(Rendered images with source text)
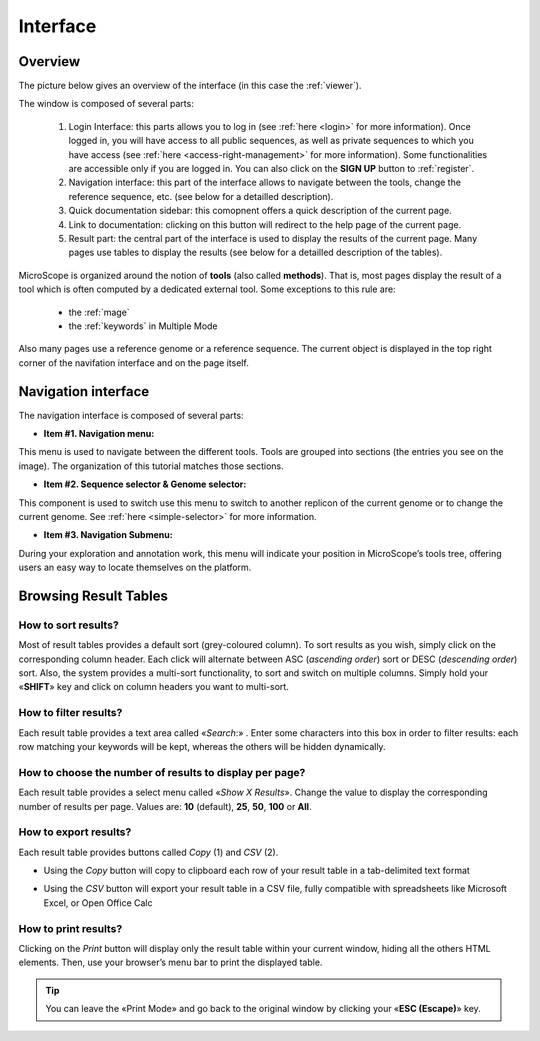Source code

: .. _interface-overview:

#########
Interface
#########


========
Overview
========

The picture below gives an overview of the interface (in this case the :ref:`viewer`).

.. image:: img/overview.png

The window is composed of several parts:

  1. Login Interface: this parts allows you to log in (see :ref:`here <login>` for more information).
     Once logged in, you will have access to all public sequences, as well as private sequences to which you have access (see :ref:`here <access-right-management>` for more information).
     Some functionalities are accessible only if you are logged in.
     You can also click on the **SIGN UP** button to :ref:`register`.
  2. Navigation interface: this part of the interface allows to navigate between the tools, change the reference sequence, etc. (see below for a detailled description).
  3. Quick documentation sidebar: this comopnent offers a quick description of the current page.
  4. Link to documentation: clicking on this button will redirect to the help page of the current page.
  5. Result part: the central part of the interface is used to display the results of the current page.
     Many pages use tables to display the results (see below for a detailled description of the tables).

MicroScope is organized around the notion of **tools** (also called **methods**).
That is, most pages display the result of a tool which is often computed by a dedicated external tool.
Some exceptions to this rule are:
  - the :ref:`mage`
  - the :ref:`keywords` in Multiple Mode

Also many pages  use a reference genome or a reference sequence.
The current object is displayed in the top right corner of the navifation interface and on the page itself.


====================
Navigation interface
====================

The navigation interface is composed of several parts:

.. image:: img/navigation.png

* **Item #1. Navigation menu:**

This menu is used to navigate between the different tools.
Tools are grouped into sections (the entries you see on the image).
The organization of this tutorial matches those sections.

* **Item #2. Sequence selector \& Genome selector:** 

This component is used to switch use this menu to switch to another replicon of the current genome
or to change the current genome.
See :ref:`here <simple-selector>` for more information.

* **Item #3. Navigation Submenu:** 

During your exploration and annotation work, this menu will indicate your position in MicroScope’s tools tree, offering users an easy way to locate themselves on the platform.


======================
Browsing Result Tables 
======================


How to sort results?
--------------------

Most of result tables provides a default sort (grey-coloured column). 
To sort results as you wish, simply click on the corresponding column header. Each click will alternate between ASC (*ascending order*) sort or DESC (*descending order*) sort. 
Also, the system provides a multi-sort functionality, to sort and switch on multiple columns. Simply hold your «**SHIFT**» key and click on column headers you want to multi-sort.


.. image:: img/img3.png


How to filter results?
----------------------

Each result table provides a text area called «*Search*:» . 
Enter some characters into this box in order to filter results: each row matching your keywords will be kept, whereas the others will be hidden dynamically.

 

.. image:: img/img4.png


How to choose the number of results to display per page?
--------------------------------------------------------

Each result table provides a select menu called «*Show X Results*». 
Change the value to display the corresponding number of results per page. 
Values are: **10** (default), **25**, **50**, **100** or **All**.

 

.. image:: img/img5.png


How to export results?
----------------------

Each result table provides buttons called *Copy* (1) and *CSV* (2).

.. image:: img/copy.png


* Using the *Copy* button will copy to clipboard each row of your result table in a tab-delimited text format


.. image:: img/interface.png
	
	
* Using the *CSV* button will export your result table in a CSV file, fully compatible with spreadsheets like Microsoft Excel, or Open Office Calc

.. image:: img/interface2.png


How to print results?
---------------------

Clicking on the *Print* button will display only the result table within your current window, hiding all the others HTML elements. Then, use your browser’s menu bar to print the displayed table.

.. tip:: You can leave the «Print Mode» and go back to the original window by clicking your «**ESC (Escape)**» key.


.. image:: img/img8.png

- **What the task requires**
Please make an exact copy of the lines above from the line with "How to sort results?" through the line with "To sort results as", both ends included.

- **Result**
How to sort results?
--------------------

Most of result tables provides a default sort (grey-coloured column). 
To sort results as you wish, simply click on the corresponding column header. Each click will alternate between ASC (*ascending order*) sort or DESC (*descending order*) sort. 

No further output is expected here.